◆ HOW TO COMPLETE THIS TASK: Take the records below and retype them line by line, from the first line through the one containing "Đi Tràng An vào mùa nào đẹp và chụp được"; stop there.

◆ Extracted records:

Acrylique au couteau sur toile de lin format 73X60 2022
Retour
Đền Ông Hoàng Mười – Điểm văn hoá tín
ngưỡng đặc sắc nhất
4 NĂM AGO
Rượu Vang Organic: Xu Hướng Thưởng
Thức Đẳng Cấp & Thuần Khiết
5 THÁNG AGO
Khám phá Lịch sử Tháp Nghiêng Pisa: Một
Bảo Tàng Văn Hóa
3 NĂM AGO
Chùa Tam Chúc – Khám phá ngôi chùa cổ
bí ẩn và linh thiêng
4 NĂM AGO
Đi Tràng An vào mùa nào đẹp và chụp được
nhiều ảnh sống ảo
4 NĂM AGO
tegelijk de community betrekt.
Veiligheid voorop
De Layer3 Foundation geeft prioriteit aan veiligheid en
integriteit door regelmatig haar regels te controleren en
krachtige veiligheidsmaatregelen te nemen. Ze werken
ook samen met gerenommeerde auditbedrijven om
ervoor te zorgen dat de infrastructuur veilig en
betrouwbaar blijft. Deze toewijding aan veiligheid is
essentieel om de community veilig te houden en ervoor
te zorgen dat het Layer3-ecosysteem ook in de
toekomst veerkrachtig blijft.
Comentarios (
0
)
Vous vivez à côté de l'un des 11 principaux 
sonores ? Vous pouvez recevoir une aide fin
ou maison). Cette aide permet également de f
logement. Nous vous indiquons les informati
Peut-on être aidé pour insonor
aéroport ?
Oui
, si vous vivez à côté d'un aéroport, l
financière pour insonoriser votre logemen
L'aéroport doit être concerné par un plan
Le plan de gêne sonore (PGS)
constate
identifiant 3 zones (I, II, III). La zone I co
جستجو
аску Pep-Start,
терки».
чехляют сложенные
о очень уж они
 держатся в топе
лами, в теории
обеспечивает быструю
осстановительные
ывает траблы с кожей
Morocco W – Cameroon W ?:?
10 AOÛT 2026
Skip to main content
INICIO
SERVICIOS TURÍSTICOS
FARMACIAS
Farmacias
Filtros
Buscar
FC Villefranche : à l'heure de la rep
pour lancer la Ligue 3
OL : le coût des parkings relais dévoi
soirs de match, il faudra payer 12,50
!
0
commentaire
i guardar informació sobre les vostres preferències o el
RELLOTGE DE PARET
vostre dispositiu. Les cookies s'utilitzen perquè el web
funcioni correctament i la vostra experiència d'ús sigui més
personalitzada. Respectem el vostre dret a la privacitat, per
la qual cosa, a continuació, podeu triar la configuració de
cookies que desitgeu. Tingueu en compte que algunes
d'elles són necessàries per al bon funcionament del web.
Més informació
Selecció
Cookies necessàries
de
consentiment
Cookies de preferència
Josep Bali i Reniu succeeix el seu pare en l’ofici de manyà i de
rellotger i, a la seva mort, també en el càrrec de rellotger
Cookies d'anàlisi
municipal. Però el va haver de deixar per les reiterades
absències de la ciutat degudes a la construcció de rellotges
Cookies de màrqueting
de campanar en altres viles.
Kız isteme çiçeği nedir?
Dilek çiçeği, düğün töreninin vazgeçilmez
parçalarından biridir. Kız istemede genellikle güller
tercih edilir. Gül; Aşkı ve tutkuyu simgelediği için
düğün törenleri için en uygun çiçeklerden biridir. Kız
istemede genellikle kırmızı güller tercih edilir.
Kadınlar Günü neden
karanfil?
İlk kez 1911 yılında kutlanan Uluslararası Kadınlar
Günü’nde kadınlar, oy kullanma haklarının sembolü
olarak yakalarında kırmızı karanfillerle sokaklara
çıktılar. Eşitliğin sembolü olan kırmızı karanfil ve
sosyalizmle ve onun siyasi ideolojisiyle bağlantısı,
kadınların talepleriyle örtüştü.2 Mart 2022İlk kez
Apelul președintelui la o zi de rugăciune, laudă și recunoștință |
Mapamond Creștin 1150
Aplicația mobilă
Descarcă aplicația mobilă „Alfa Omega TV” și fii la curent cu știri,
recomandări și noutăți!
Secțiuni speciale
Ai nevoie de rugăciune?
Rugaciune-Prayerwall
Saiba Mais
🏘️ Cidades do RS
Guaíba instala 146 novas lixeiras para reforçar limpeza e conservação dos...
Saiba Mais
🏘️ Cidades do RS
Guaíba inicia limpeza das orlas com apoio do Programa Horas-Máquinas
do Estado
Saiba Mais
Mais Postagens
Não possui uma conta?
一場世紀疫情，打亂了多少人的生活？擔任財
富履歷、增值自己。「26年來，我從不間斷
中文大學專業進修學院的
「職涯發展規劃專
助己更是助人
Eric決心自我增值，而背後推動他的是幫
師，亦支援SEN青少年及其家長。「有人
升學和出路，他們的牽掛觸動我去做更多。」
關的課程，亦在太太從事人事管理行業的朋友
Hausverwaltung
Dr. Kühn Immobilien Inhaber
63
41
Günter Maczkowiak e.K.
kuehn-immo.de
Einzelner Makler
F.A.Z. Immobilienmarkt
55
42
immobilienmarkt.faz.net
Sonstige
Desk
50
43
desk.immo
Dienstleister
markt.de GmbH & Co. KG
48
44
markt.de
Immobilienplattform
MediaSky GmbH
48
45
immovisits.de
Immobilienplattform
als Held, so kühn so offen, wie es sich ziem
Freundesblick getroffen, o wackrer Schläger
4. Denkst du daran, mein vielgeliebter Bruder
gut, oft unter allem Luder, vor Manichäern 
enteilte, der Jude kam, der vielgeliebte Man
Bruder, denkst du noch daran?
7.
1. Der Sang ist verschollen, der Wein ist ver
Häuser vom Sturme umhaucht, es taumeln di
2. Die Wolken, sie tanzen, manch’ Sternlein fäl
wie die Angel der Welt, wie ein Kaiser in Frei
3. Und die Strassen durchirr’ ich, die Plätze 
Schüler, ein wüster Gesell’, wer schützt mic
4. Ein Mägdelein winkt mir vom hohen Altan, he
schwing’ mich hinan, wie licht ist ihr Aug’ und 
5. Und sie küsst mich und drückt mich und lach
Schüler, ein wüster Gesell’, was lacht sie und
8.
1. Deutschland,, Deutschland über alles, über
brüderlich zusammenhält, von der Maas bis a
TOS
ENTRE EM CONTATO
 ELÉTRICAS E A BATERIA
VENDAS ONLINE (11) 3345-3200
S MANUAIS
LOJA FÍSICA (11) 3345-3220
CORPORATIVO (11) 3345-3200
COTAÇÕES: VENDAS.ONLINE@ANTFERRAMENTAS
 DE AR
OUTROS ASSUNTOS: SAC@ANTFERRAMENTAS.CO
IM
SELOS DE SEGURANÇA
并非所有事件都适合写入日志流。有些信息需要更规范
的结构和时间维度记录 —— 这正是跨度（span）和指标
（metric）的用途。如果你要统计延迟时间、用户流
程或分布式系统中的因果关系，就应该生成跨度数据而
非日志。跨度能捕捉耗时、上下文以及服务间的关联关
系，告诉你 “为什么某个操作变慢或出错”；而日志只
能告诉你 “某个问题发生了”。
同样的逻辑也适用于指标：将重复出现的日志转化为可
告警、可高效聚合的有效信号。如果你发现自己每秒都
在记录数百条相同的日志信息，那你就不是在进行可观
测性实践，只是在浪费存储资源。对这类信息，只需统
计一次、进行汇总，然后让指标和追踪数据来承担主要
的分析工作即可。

◆ FINAL ANSWER:
Acrylique au couteau sur toile de lin format 73X60 2022
Retour
Đền Ông Hoàng Mười – Điểm văn hoá tín
ngưỡng đặc sắc nhất
4 NĂM AGO
Rượu Vang Organic: Xu Hướng Thưởng
Thức Đẳng Cấp & Thuần Khiết
5 THÁNG AGO
Khám phá Lịch sử Tháp Nghiêng Pisa: Một
Bảo Tàng Văn Hóa
3 NĂM AGO
Chùa Tam Chúc – Khám phá ngôi chùa cổ
bí ẩn và linh thiêng
4 NĂM AGO
Đi Tràng An vào mùa nào đẹp và chụp được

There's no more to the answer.